Bedrohlich wird das, wenn erfolgreiche Populisten wie Marine Le Pen oder Norbert Hofer, die sich anschicken, bei Wahlen höchsten Staatsfunktionen zumindest nahe zu kommen, von Referenden über einen Austritt Frankreichs oder Österreichs fantasieren. Populisten gehen immer nach demselben Schema vor: Sie stellen das Austrittsreferendum wie eine Rute ins Fenster, stets begleitet von dem Satz "Wenn sich die EU nicht ändert, dann . . . ". Das klingt in den Ohren so manchen Wählers wie das Drängen des Staatsmanns auf dringend nötige Reformen und ist somit recht anziehend.

Man darf dabei aber eines nicht vergessen: Keiner dieser Politiker hat je auch nur einen konkreten, vernünftigen und tatsächlich auch machbaren Vorschlag gemacht, wie die Europäische Union sich verändern solle. Sie spielen auf dem Klavier der Ängste, der Emotionen, der Sorgen und des Nationalgefühls. Sie tun so, als müsste man nur "die Ausländer" aus dem Land werfen und schon wäre alles bestens, gäbe es keine Arbeitslosigkeit mehr, keine Kriminalität und überhaupt brächen dann rein goldene Zeiten an.

Es wäre hoch an der Zeit, dass Politiker in den Mitgliedsstaaten der EU und jene in Brüssel, die Kommission und der Rat, das EU-Parlament ebenso wie die nationalen Parlamente endlich einmal ihre nicht unbeträchtliche politische Energie darauf richten, ein Bild der neuen EU zu entwerfen. Einer EU, die weder noch mehr Zentralismus in Brüssel konzentriert noch zurückfällt in schnöden Nationalismus. Einer EU, die sich auf jene Kernaufgaben konzentriert, die die größten derzeitigen Probleme lösen muss: Die Sicherung der Außengrenzen. Eine gemeinsame Außenpolitik mit einem damit verknüpften Sicherheitskonzept, das auf die Krisen und Konflikte der Zukunft vorbereitet ist. Und schließlich eine Wirtschaftspolitik, die sich nicht auf endlose Liberalisierung der Märkte allein beschränkt, sondern wieder jene sozialen Aspekte wirtschaftlichen Lebens berücksichtigt, die dafür sorgen, dass nicht nur ein paar Menschen von dem leben können, was sie im Arbeitsleben leisten, sondern möglichst alle.

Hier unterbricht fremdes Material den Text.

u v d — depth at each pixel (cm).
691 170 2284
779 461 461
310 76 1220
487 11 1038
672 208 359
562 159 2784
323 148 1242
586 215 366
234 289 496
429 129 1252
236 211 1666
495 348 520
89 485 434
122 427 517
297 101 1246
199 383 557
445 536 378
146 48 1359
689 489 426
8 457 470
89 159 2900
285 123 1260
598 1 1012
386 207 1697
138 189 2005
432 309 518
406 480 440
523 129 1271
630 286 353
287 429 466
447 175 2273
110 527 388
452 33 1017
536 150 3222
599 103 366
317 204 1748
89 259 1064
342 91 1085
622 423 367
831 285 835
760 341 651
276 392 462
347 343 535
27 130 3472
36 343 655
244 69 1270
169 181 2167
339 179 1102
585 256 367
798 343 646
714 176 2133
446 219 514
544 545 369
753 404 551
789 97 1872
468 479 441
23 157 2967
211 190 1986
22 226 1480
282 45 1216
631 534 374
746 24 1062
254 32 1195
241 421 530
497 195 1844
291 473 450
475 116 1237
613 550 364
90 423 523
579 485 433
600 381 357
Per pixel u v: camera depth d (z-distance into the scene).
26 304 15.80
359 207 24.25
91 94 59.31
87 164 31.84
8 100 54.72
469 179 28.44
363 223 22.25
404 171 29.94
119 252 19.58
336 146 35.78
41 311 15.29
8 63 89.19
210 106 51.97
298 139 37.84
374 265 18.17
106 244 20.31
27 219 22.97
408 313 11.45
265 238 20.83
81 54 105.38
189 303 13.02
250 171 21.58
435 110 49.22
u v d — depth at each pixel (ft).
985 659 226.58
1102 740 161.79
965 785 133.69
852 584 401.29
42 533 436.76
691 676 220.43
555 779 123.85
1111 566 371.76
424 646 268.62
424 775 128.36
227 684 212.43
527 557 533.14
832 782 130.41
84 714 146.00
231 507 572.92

Die Kritik an der Regulierungswut der Brüsseler Bürokratie ist berechtigt. Doch muss jeder einzelne Mitgliedsstaat darauf verzichten, von ebenjener Bürokratie die Durchsetzung seiner Sonderinteressen zu erwarten. Ein Rückfall in den unseligen und gefährlichen Nationalismus wird nur zu verhindern sein, wenn auch die Damen und Herren Strache, Wilders, Le Pen und andere aufhören so zu tun, als wäre die Nationalität eines Menschen wichtiger als sein Charakter. (Man schaue sich nur die diversen Fußballnationalmannschaften genauer an.)

Die Europäische Union muss sich nach dem Schock des Brexit-Referendums neu definieren, will sie nicht noch mehr Mitglieder verlieren oder gar in die Gefahr des Scheiterns geraten. Diese grundlegende Reform des gigantischen Friedensprojektes braucht gute Ideen, wo man bisher nur billige Schlagwörter und Phrasen gehört hat. Gute Ideen und Vorschläge von allen Seiten.